_Problem details_
Return each line below exactly as it reads, and omit any image in it.

_Spatial edit records_
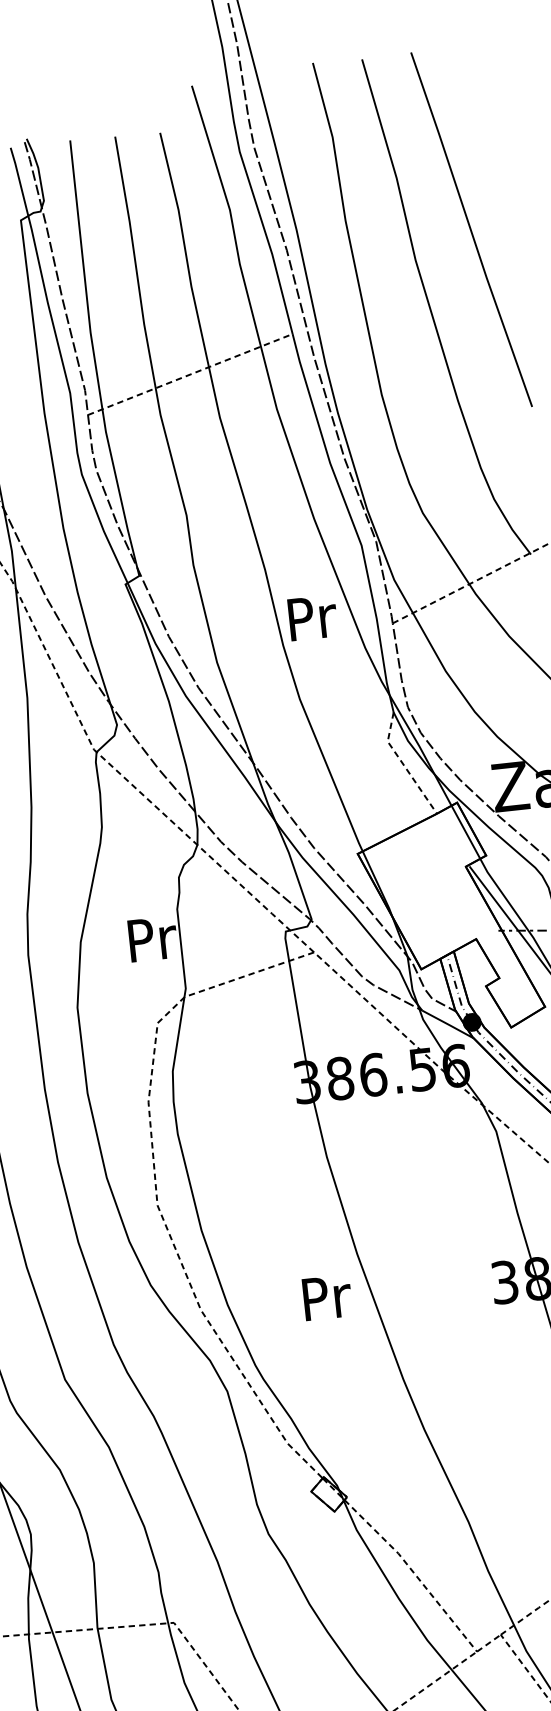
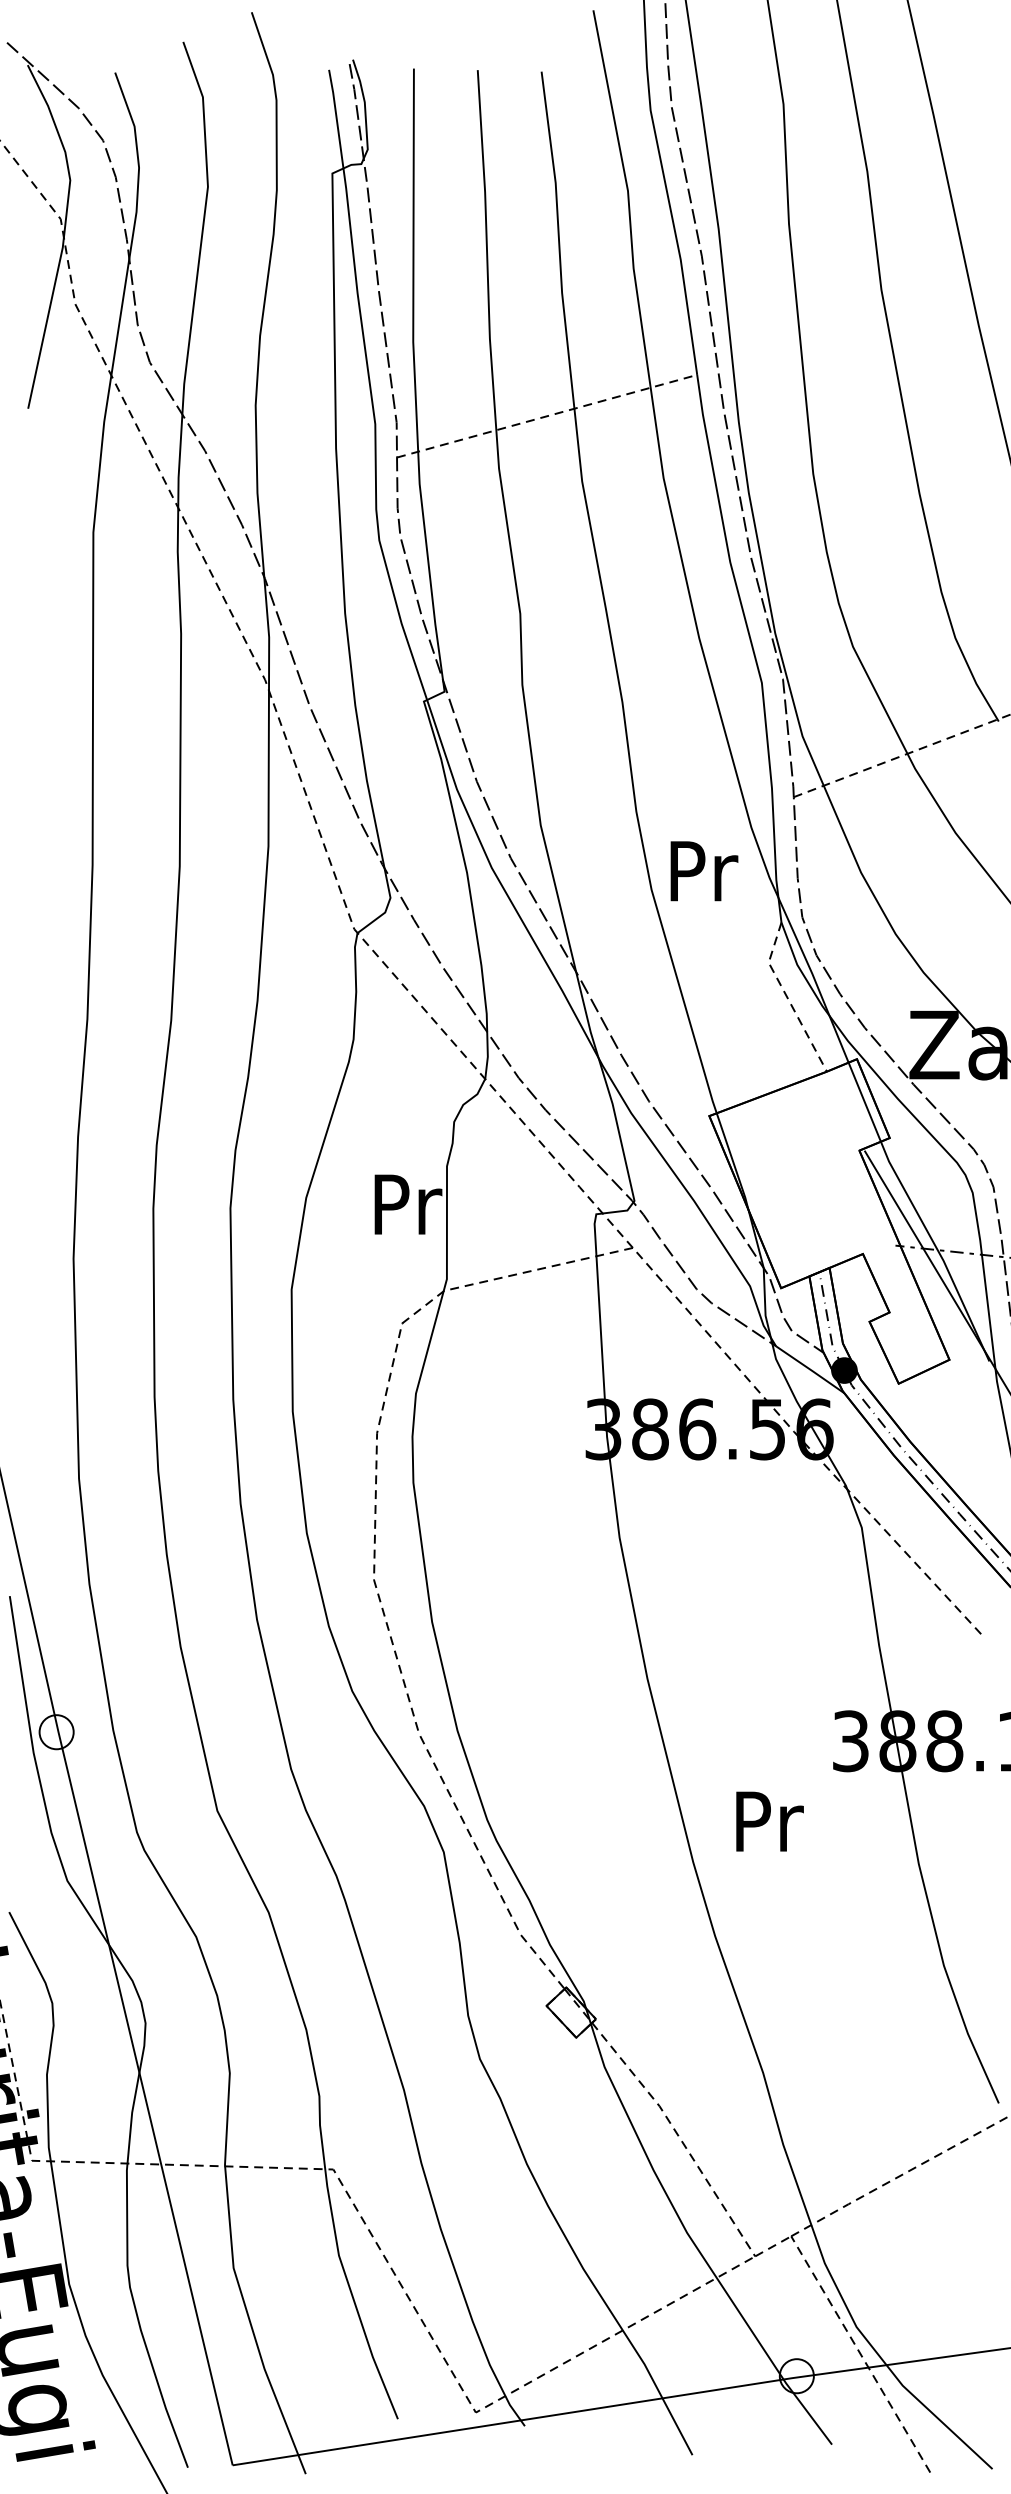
text: (313, 618) -> (704, 871), moved
text: (327, 1297) -> (769, 1821), moved

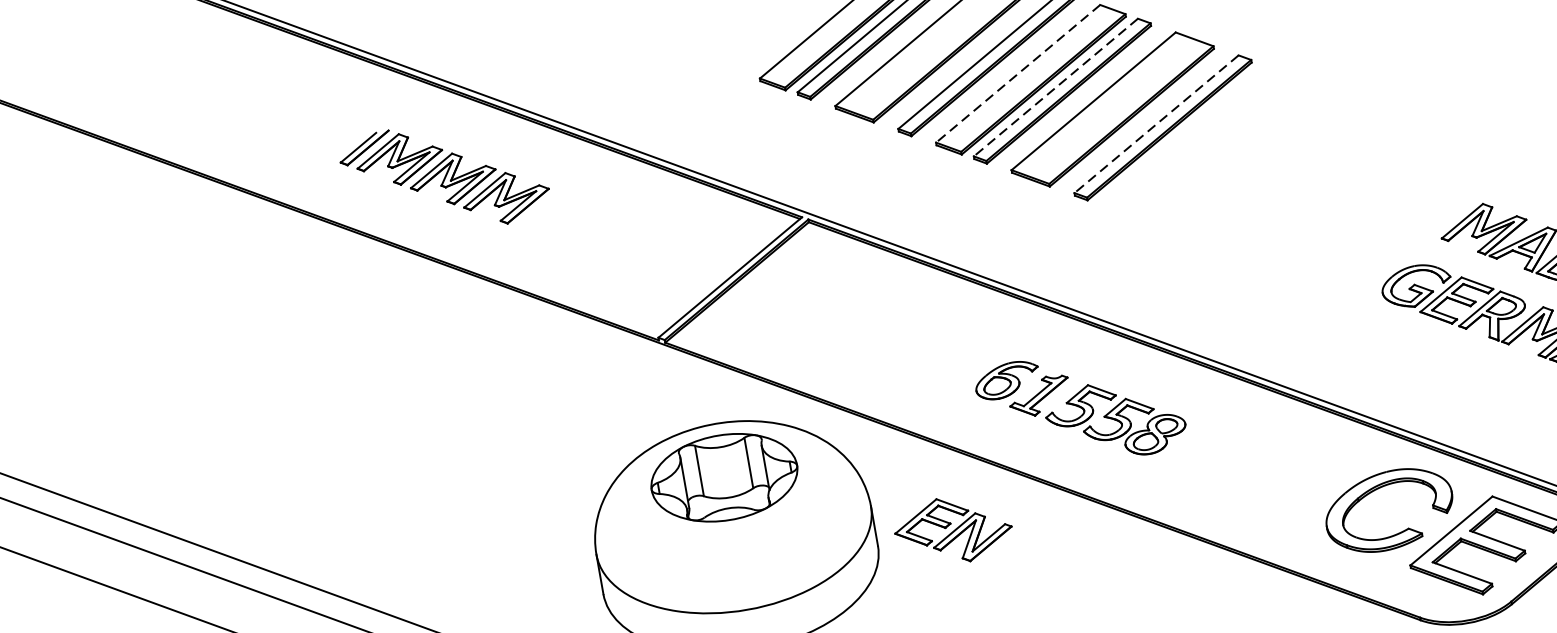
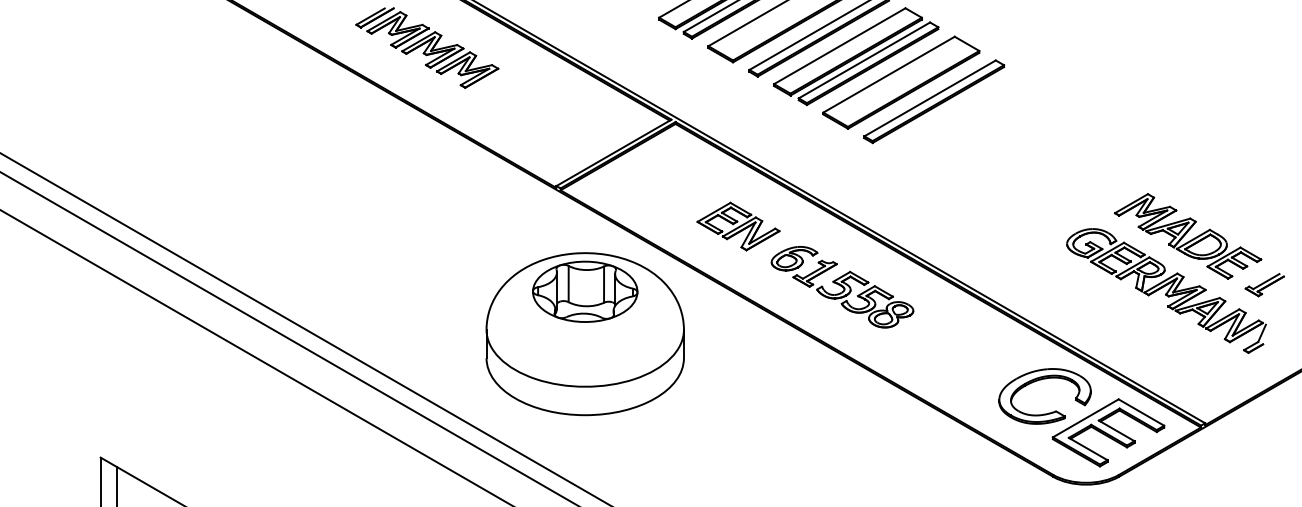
line: (1017, 74) -> (839, 46), dashed -> solid
line: (1056, 87) -> (864, 60), dashed -> solid
line: (1157, 124) -> (930, 98), dashed -> solid
part: (953, 530) -> (738, 226), moved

_Answer area_
text: (313, 618) -> (704, 871), moved
text: (327, 1297) -> (769, 1821), moved

line: (1017, 74) -> (839, 46), dashed -> solid
line: (1056, 87) -> (864, 60), dashed -> solid
line: (1157, 124) -> (930, 98), dashed -> solid
part: (953, 530) -> (738, 226), moved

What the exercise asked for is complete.